Meditation | Meditation for Beginners

My wife and I are new parents. Our daughter arrived in April with dark glimmering eyes, a head full of brown hair, and a swarming host of needs that instantly toppled my well-fortified routines.

After 42 years on this bright blue spinning orb, we joined in that great human tradition of passing on the gift of Life to another.

Life On Planet Parent

Needless to say we are enchanted, overwhelmed, grateful, awash in the bliss-inducing love potion called oxytocin, and at the same time sagging and flagging under the weight of sustained sleep deprivation (FYI it’s perfectly clear to me now why the CIA uses this to break people under interrogation).

For the post-modern parent, especially a newbie like me, it appears that welcoming a newborn into the family can also mean (at least temporarily) bidding farewell to one’s cherished mental and physical health habits and routines.

I’ve managed to keep my exercise practice on life support in the wee hours, and that’s helped a lot. But meditation practice? Forget it. Gone. Kaputzky.

The Benefits of Meditation

I’ve been meditating consistently for over 20 years. I spent 14 of those years living and training in a yoga and meditation ashram. Meditation is one of my deepest habits.

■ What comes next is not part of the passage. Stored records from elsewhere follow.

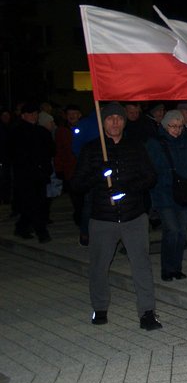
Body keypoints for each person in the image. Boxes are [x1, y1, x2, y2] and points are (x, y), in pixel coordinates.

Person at [71, 102, 162, 330]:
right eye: (110, 118)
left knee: (141, 265)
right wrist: (99, 175)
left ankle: (147, 312)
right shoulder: (92, 149)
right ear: (103, 122)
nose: (115, 122)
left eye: (119, 118)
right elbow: (77, 184)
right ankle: (100, 307)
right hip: (103, 218)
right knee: (99, 266)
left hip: (133, 216)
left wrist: (126, 187)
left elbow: (150, 177)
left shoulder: (135, 146)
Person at [145, 109, 187, 281]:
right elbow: (153, 169)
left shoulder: (186, 142)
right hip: (164, 193)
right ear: (165, 125)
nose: (176, 130)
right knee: (172, 230)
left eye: (180, 126)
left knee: (182, 232)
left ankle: (176, 268)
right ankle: (167, 269)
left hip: (183, 193)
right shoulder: (155, 143)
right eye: (173, 126)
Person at [10, 101, 55, 242]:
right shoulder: (17, 132)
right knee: (33, 203)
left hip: (39, 174)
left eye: (35, 113)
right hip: (25, 175)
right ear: (23, 115)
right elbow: (14, 154)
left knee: (36, 202)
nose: (33, 116)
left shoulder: (41, 131)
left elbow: (51, 150)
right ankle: (41, 232)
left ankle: (22, 227)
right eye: (30, 114)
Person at [55, 104, 84, 231]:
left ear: (80, 115)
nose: (72, 116)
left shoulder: (85, 128)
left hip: (84, 169)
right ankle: (79, 218)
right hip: (70, 169)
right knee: (75, 197)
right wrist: (59, 168)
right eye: (69, 114)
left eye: (75, 113)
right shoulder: (62, 131)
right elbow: (58, 150)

For me, meditation is the battery that charges my mindful advance through the world. It helps me to peer through the dross that inevitably gathers like plaque on my perspective.

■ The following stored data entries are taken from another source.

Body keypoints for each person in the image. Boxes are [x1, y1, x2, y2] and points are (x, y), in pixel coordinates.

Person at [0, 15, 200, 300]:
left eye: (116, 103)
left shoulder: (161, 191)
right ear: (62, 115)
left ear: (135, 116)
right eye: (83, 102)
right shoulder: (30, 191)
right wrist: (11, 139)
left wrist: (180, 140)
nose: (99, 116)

Meditation reminds me that life is always infinitely more than I can see and feel. And at times, it plunges me into the quiet and revitalizing essence of things where I can sit still and silent and dissolve into the utterly magical flow of existence.

And I guess it’s also true that meditation, at times, gives me a reference point outside myself. I think this quote sums up the importance of that kind of reference point pretty well.

The human mind is like a ship at sea that is unable to correct its direction without a compass or an external source of reference, such as the stars. It is important to realize that a system is only correctible when it has access to an external point of reference (like a global positioning system) that serves as the Absolute by which all other data are compared.“— David R. Hawkins, Dissolving the Ego, Realizing the Self

These days, I have to settle for small surges of silence and stillness. My meditation GPS is not hooked up at the moment, so I have to make do.

I work from home and every spare moment not spent on client work is devoted to cooking, tidying, nurturing, playing, and processing with my partner this post-sleep life of poop, pumping, spit-up, and pervasive clutter.

How to Maintain Your Meditation Practice

How do I maintain my meditation practice after the arrival of my child five months ago? So far, I don’t. But this is what I do instead.

When my wife and I retreat from our urban apartment into the local wilderness, we stop during our hikes and stand very still in the silence. We listen carefully for that sound beneath all the other sounds, knowing that it will penetrate us and leave us with slow-blooming gifts if we attend to it.

When I sit in the doctor’s office waiting, I close my eyes and pay attention to the sounds and silently chant a mantra to myself. On the weekend, we play a soundtrack of sacred music to help diffuse the tension from the week because music, like meditation, can cut through the manic machinations of the mind and dance in our depths.

And sometimes I think about my fondest memories of meditation. Moments when I let everything go and abandon myself to the current of Life. Occasionally, that’s enough to carry me there again…into that space of ease and letting everything be as it is.

For me, having a child has meant—for the moment—letting go of my meditation practice too. And you know what? Maybe this is exactly what all that training was preparing me for anyways.